WHAT NEEDS TO BE DONE. Nothing but the pictures gets dropped; retype every entry exactly.

Change listing data
^^^^^^^^
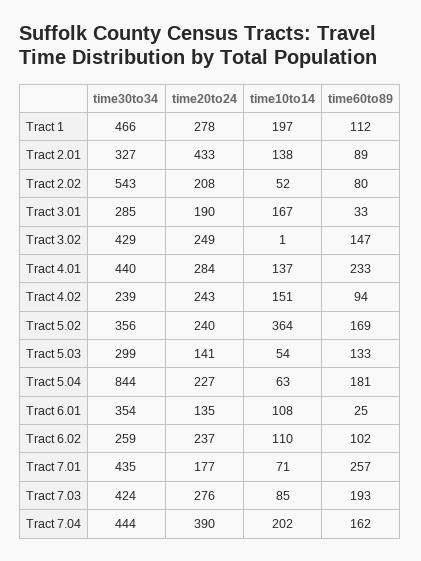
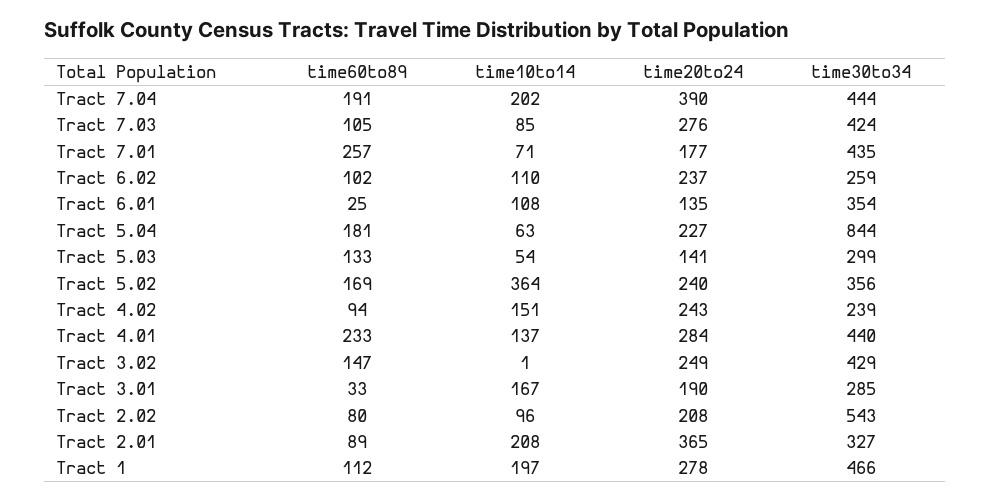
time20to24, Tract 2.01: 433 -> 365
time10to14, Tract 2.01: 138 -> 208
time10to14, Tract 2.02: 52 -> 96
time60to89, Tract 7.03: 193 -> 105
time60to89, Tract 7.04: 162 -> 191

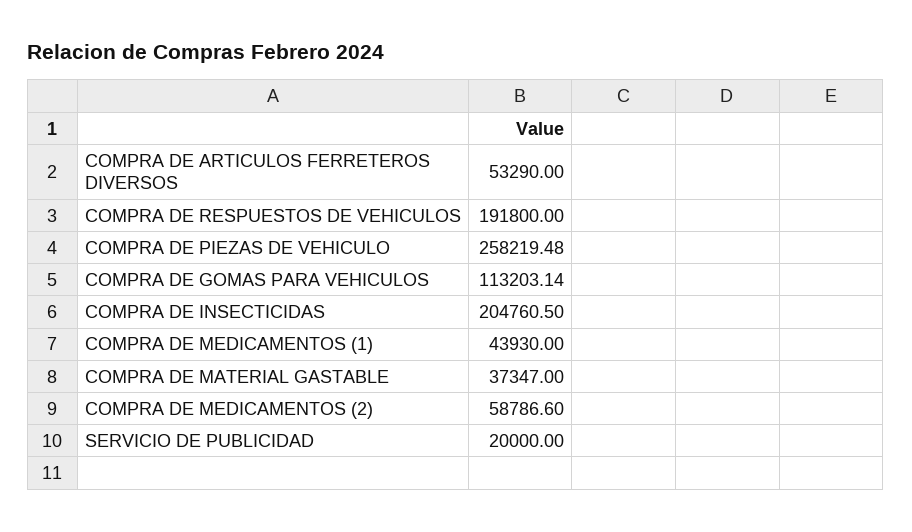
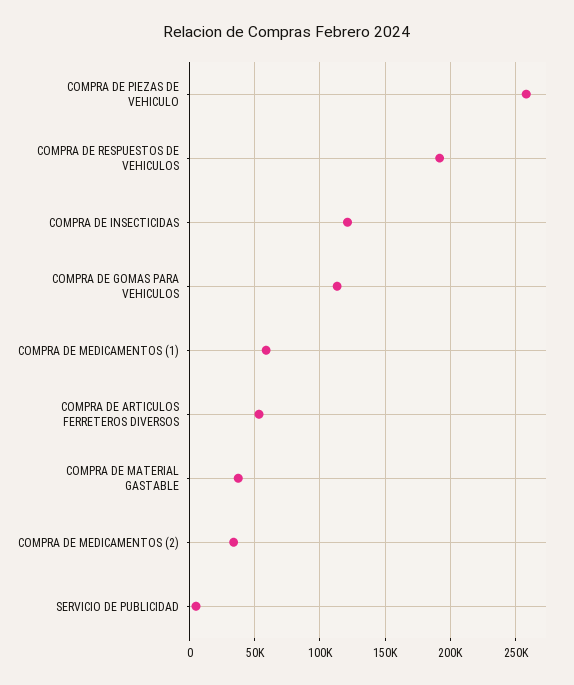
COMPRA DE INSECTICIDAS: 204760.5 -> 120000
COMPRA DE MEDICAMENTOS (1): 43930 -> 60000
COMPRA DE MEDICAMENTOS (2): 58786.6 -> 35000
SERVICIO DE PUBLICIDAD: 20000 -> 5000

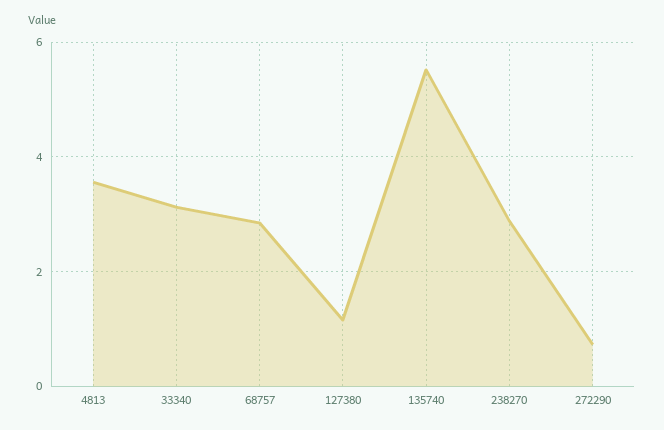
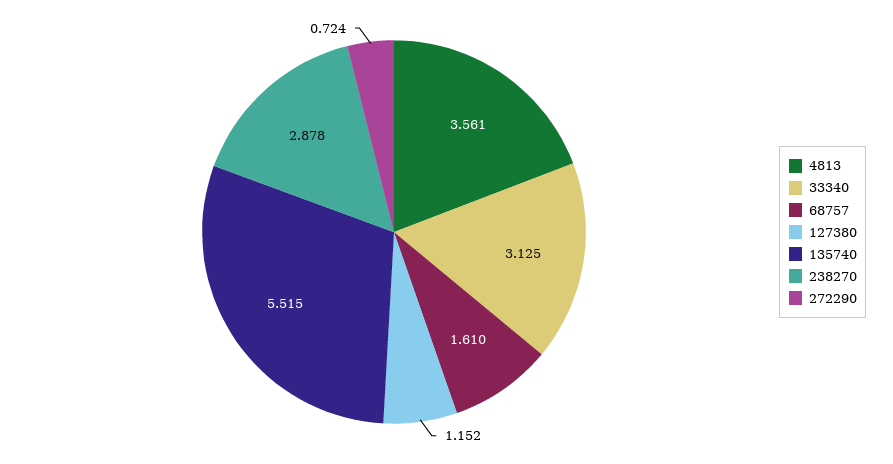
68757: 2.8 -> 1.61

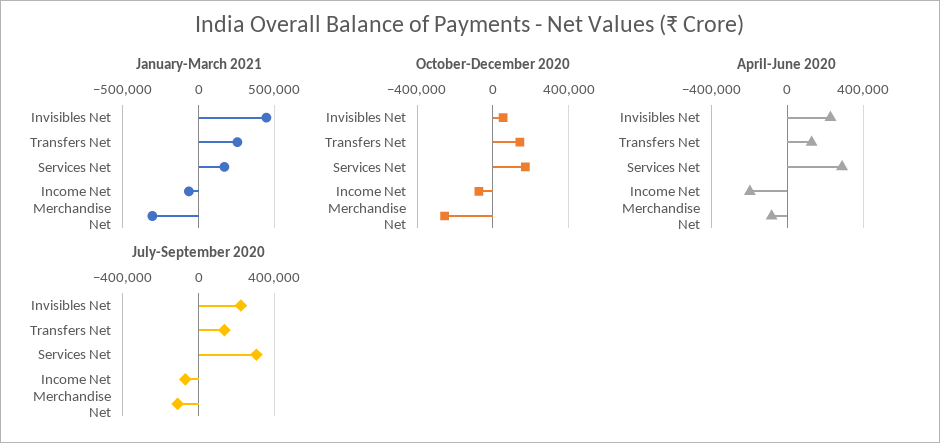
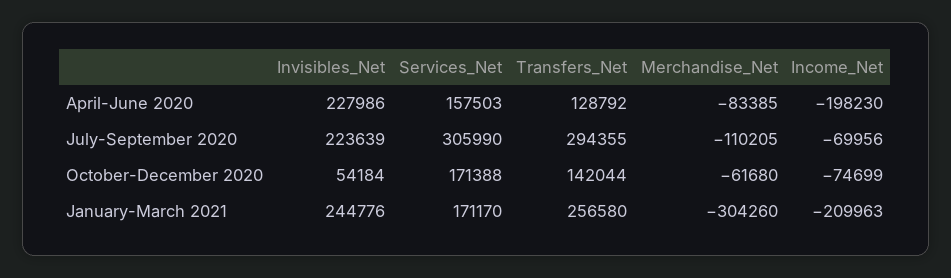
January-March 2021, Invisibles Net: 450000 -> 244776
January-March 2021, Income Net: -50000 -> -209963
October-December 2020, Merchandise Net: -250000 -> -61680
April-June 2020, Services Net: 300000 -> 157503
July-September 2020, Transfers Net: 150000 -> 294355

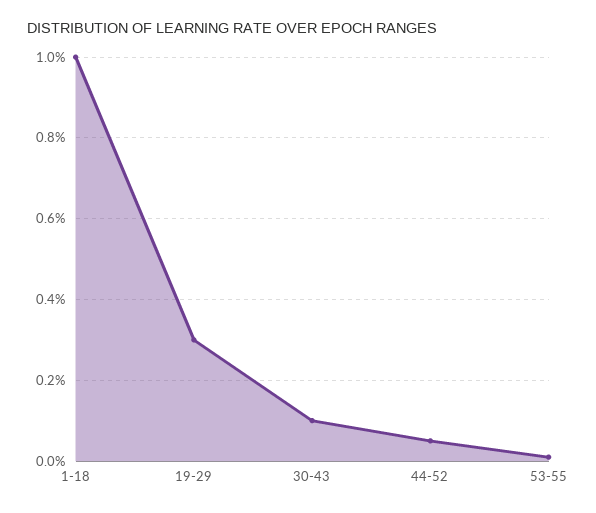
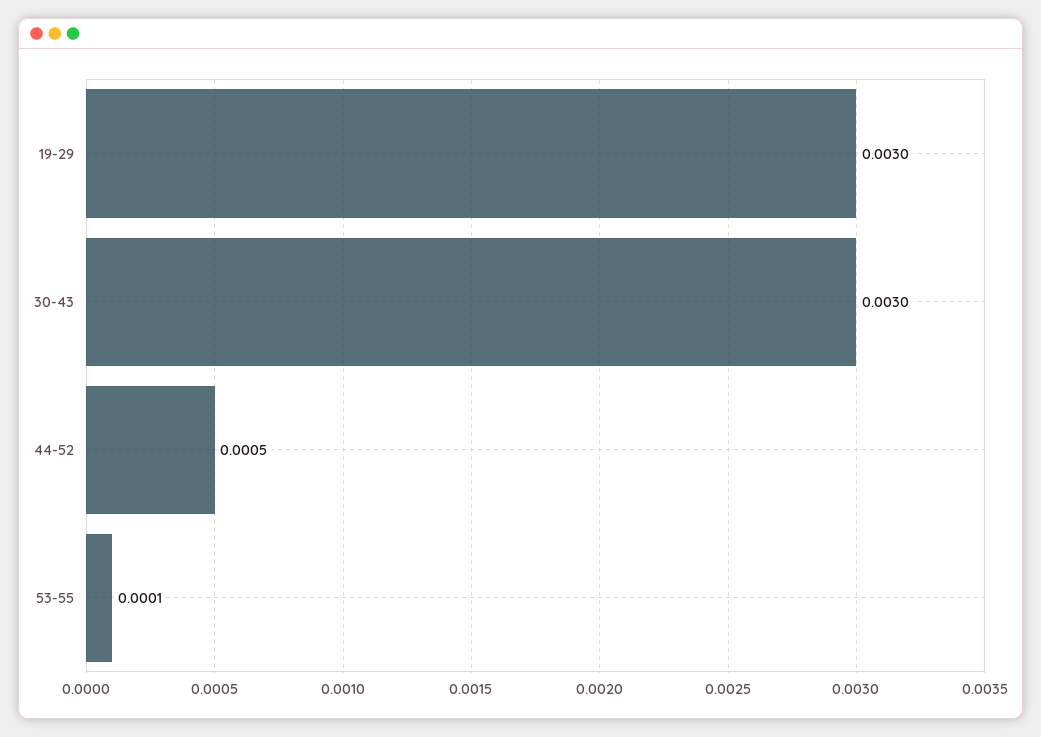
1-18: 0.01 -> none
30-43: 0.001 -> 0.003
^^^^^^^^
REPLY.
time20to24, Tract 2.01: 433 -> 365
time10to14, Tract 2.01: 138 -> 208
time10to14, Tract 2.02: 52 -> 96
time60to89, Tract 7.03: 193 -> 105
time60to89, Tract 7.04: 162 -> 191

COMPRA DE INSECTICIDAS: 204760.5 -> 120000
COMPRA DE MEDICAMENTOS (1): 43930 -> 60000
COMPRA DE MEDICAMENTOS (2): 58786.6 -> 35000
SERVICIO DE PUBLICIDAD: 20000 -> 5000

68757: 2.8 -> 1.61

January-March 2021, Invisibles Net: 450000 -> 244776
January-March 2021, Income Net: -50000 -> -209963
October-December 2020, Merchandise Net: -250000 -> -61680
April-June 2020, Services Net: 300000 -> 157503
July-September 2020, Transfers Net: 150000 -> 294355

1-18: 0.01 -> none
30-43: 0.001 -> 0.003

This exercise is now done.